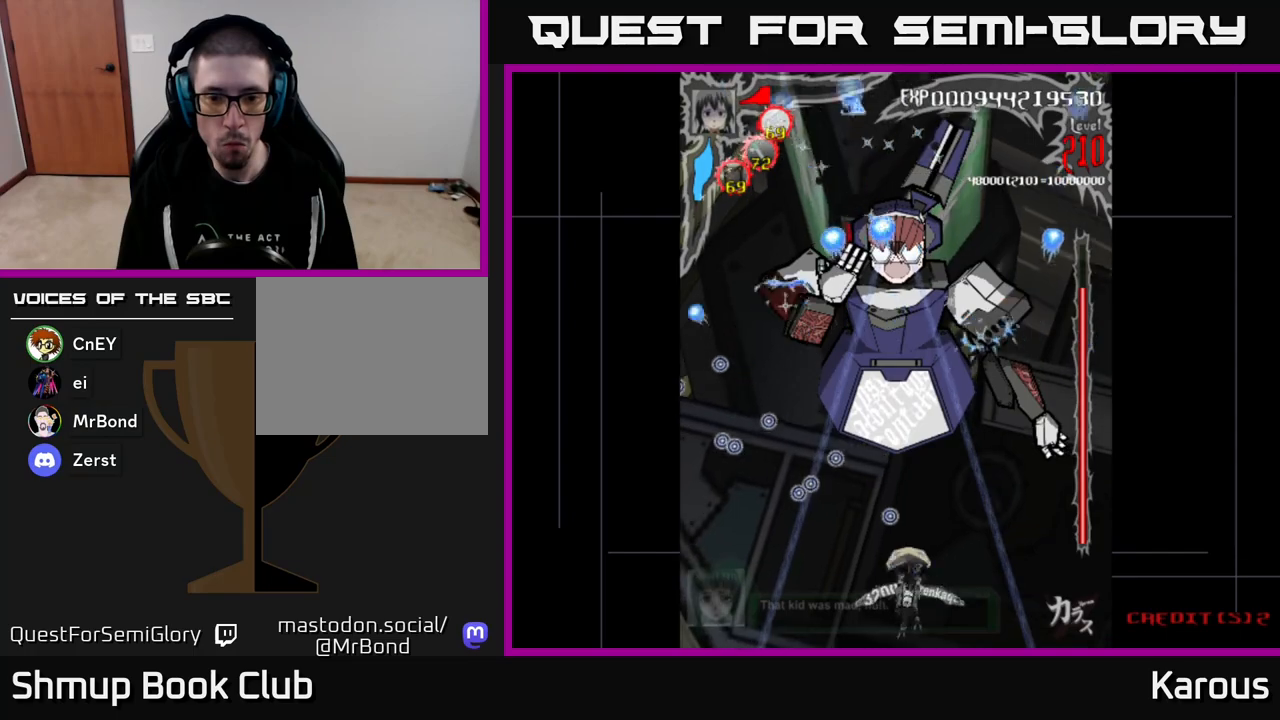
{"buttons": [], "events": [[233, "DPAD_LEFT", "down"], [283, "DPAD_LEFT", "up"]]}
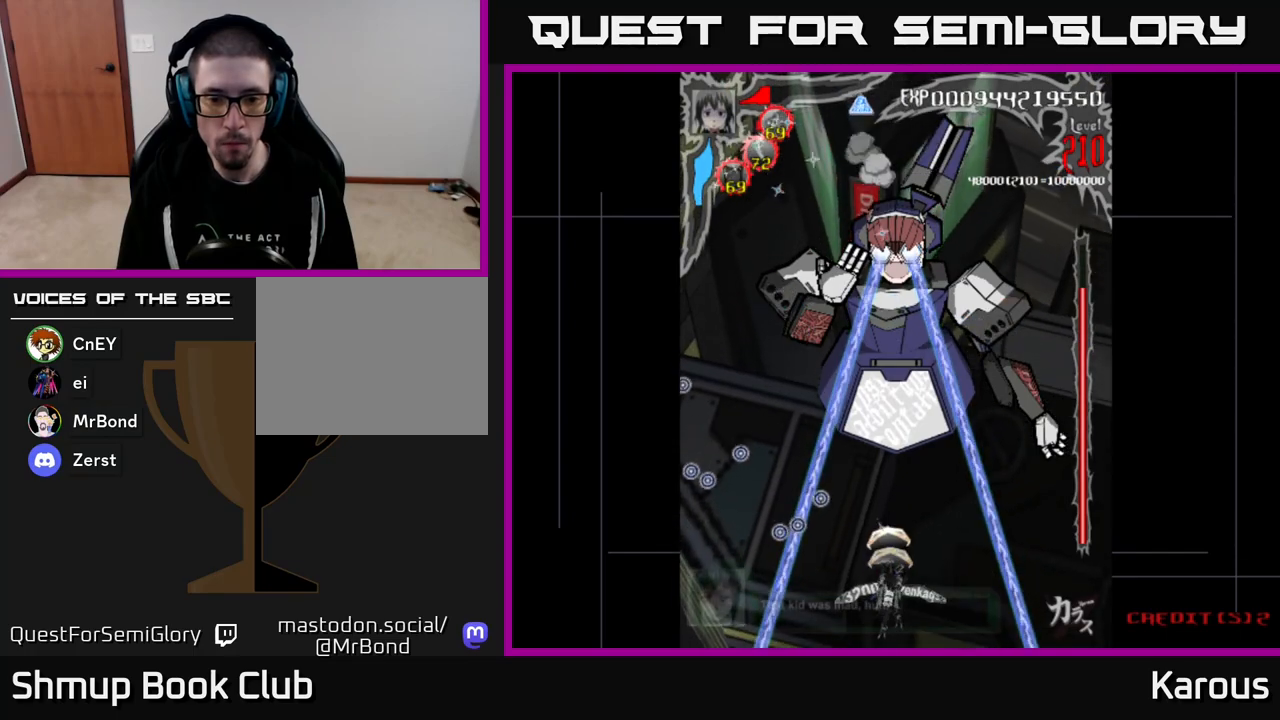
{"buttons": ["DPAD_RIGHT"], "events": [[400, "DPAD_RIGHT", "down"]]}
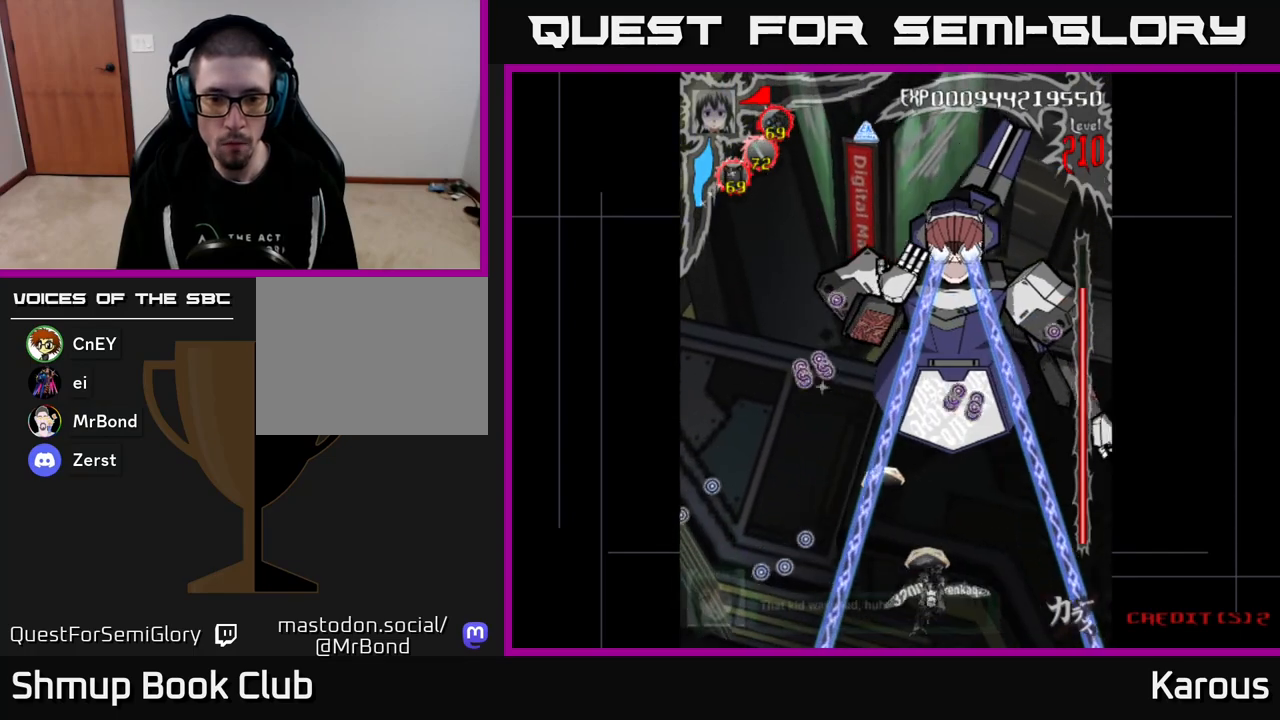
{"buttons": [], "events": [[50, "DPAD_RIGHT", "up"], [150, "DPAD_RIGHT", "down"], [250, "DPAD_RIGHT", "up"]]}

===

• Task requirements
Return the listing above in full and exactly, omitting all pictures.

• Answer section
{"buttons": [], "events": [[233, "DPAD_LEFT", "down"], [283, "DPAD_LEFT", "up"]]}
{"buttons": ["DPAD_RIGHT"], "events": [[400, "DPAD_RIGHT", "down"]]}
{"buttons": [], "events": [[50, "DPAD_RIGHT", "up"], [150, "DPAD_RIGHT", "down"], [250, "DPAD_RIGHT", "up"]]}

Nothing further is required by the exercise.